Dieses Thema im Forum "How to..." wurde erstellt von maiden, 14. November 2005.

  1. maiden

    maiden Lever duat us slav

    Leid und Freud liegen, wie so oft im Leben, meist dicht beieinander.
    Bezogen auf die Drucker Epsons bedeutet das, man darf sich zwar über hervorragende Qualität beim Drucken freuen, muß sich aber über meiner Meinung nach völlig überzogene Tintenkosten ärgern. Irgendjemand rechnete mal den Preis bezogen auf 1 Liter aus und kam auf über 1700 Euro.

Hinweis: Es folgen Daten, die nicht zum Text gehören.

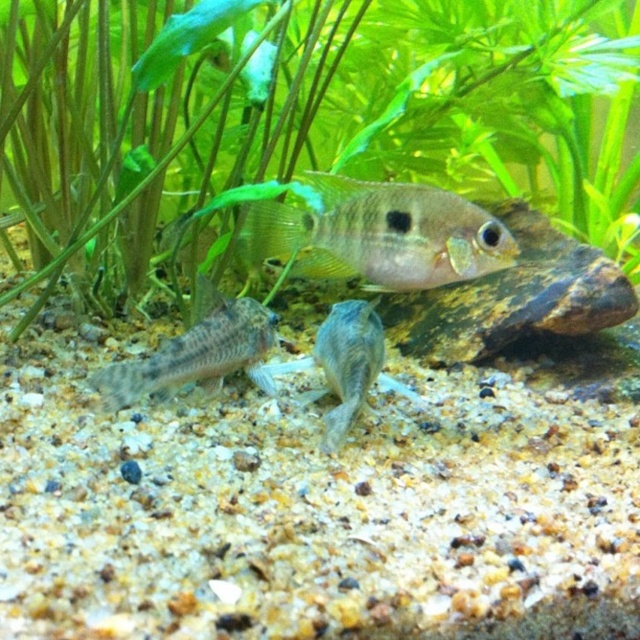
Question: Which of these objects is positioned closest to the shiny silver fish at center?

Choices:
 (A) speckled gray gravel at lower left
 (B) green leafy plant at upper center
 (C) translucent gray fish at center

Answer: (C)

Question: Is green leafy plant at upper center to the left of translucent gray fish at center from the viewer's perspective?

Choices:
 (A) yes
 (B) no

Answer: (B)

Question: Which object is farther from the camera taking this photo?

Choices:
 (A) translucent gray fish at center
 (B) green leafy plant at upper center
 (C) speckled gray gravel at lower left
 (D) shiny silver fish at center

Answer: (A)

Question: Which object is farther from the camera taking this photo?

Choices:
 (A) translucent gray fish at center
 (B) green leafy plant at upper center
 (C) shiny silver fish at center

Answer: (A)

Question: Can you confirm if shiny silver fish at center is positioned to the right of speckled gray gravel at lower left?

Choices:
 (A) no
 (B) yes

Answer: (B)

Question: Is shiny silver fish at center closer to camera compared to speckled gray gravel at lower left?

Choices:
 (A) yes
 (B) no

Answer: (A)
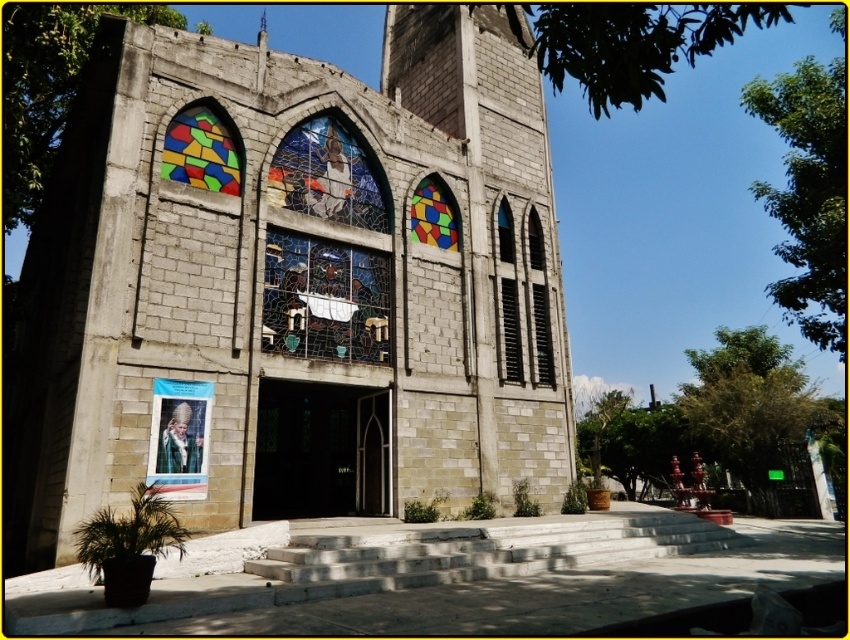
You are standing in front of the church and want to locate the entrance. Based on the coordinates provided, where should you look to find the black glass door at center?

The black glass door at center is located at coordinates point (320, 451).

You are standing in front of the gray stone church at center and the stained glass window at center. Which object is located to the right side?

The stained glass window at center is located to the right side of the gray stone church at center.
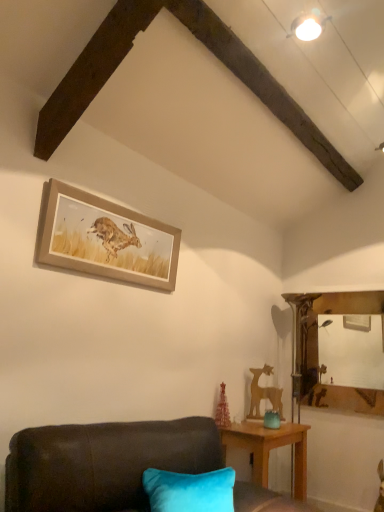
Question: Do you think wooden deer at right is within wooden framed print of hare at upper center, or outside of it?

Choices:
 (A) inside
 (B) outside

Answer: (B)

Question: From the image's perspective, is wooden deer at right positioned above or below wooden framed print of hare at upper center?

Choices:
 (A) above
 (B) below

Answer: (B)

Question: Which object is positioned closest to the wooden framed print of hare at upper center?

Choices:
 (A) wooden table at lower right
 (B) teal glass jar at lower right
 (C) velvet dark brown couch at lower left
 (D) wooden deer at right

Answer: (C)

Question: Based on their relative distances, which object is farther from the wooden table at lower right?

Choices:
 (A) velvet dark brown couch at lower left
 (B) wooden framed print of hare at upper center
 (C) wooden deer at right
 (D) teal glass jar at lower right

Answer: (B)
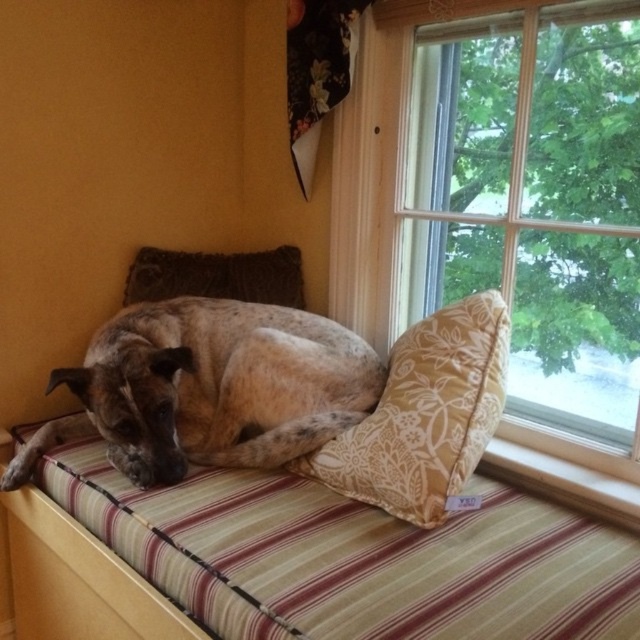
Looking at this image, can you confirm if speckled fur dog at center is positioned above velvety brown pillow at upper center?

No.

Between point (161, 380) and point (280, 275), which one is positioned in front?

Point (161, 380) is more forward.

Who is more forward, (x=285, y=422) or (x=298, y=291)?

Point (x=285, y=422) is in front.

Find the location of a particular element. This screenshot has width=640, height=640. speckled fur dog at center is located at coordinates (209, 388).

Consider the image. Who is lower down, transparent glass window at upper right or speckled fur dog at center?

speckled fur dog at center

Is transparent glass window at upper right wider than speckled fur dog at center?

Incorrect, transparent glass window at upper right's width does not surpass speckled fur dog at center's.

The image size is (640, 640). I want to click on transparent glass window at upper right, so [x=504, y=208].

Is speckled fur dog at center taller than floral fabric pillow at center?

Incorrect, speckled fur dog at center's height is not larger of floral fabric pillow at center's.

Is point (170, 426) positioned in front of point (340, 483)?

No, (170, 426) is behind (340, 483).

The image size is (640, 640). Describe the element at coordinates (209, 388) in the screenshot. I see `speckled fur dog at center` at that location.

Find the location of a particular element. Image resolution: width=640 pixels, height=640 pixels. speckled fur dog at center is located at coordinates (209, 388).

    Vollends gesteigert wird der Ärger aber, wenn man von Epson unverhältnismäßig gegängelt und bevormundet wird. So manch einer greift in seiner Verzweiflung über allzu oft ausgetrocknete Druckdüsen, hohe Tintenpreise und starken Verbrauch beim Reinigen der Düsen zu Fremdtinten, was aber auch nicht immer der goldene Weg ist. Leider machen Fremdtinten auch durch Austrocknung, schlechtes Druckbild und schlechte Haltbarkeit (Lichtechtheit) der Farben von sich reden. Aus eigener leidvoller Erfahrung werde ich deshalb keine mehr einsetzen.

    Was bleibt einem aber angesichts der oben genannten Minuspunkte noch übrig, wenn man sich nicht gleich einen Drucker eines anderen Herstellers anschaffen will? Für mich habe ich folgenden Weg gefunden. Dabei will ich einen kleinen Fall aus der Praxis von vor etwa 15 Minuten schildern.

    Nach einer Standzeit von etwa einer Woche machen wieder mal einige Düsen des Epson Stylus Photo 1290 durch Eintrocknen auf sich aufmerksam. Um die drei, vier Düsen freizubekommen, ist ein Reinigungsdurchgang angesagt. Allerdings hat Epson irgendwann die glorreiche Idee gehabt, an die Patronen außen einen kleinen Chip hinzupappen, der nach einer gewissen Anzahl an Drucken, abhängig vom Deckungsgrad der Farben auf dem Papier die Patrone sperrt. Genaugenommen wird nicht die Patrone gesperrt, da der Chip den Patroneninhalt aufgrund fehlender Verbindung zum Patroneninneren nicht messen kann, sondern der Druckertreiber erhält den Befehl, die Patrone als "fast leer" und schließlich "leer" zu markieren. Selbst dann, wenn der Patroneninhalt noch für eine Reihe weiterer Ausdrucke oder für einen Reinigungsdurchgang reichen würde. Die Gängelung, oder sollte man besser sagen Geschäftstüchtigkeit (ich nenn es einfach mal Verarsche) Epsons geht so weit, daß bei "fast leerer" Patrone auch keine Reinigungsdurchgänge mehr durchgeführt werden können. Die Patrone muß also, unabhängig vom Restinhalt entsorgt werden. Daß das mitunter eine Verschwendung sondergleichen ist und eine Sauerei obendrein, braucht hier eigentlich nicht extra erwähnt werden.

    Nun kann man an dieser Stelle aber auch einen anderen Weg gehen. Man besorgt sich bei ebay einen sogenannten Resetter. Das ist ein kleines Plastikkästchen für ein paar Euro, das mit Kontakten und einer Elektronik versehen, die Tintenpatrone wieder auf Null zurück setzt. Wird diese Patrone also wieder in den Drucker eingesetzt, erkennt dieser sie als voll an.

    In meinem angesprochenen Beispiel aus der Praxis bedeutete das, daß ich nicht nur einen Reinigungsdurchgang durchführen konnte, sondern hinterher auch noch 6 weitere Ausdrucke A4 mit etwa 50% Deckungsgrad aus dem Drucker holte. Daran ist leicht zu erkennen, welche Verschwendung das vorzeitige Entsorgen(müssen) der Patrone darstellt.

    Und aus einer Erfahrung aus Vor-Chip-Zeiten erinnere ich mich, daß nach Nullsetzung der Patrone noch mindestens 10 weitere A4-Bilder aus dem Drucker geholt werden konnten. Damals wurde die Patrone einfach aus dem Drucker entnommen und wieder eingesetzt und er erkannte sie als volle Patrone an. Schaden hat der Drucker dabei auch nie genommen.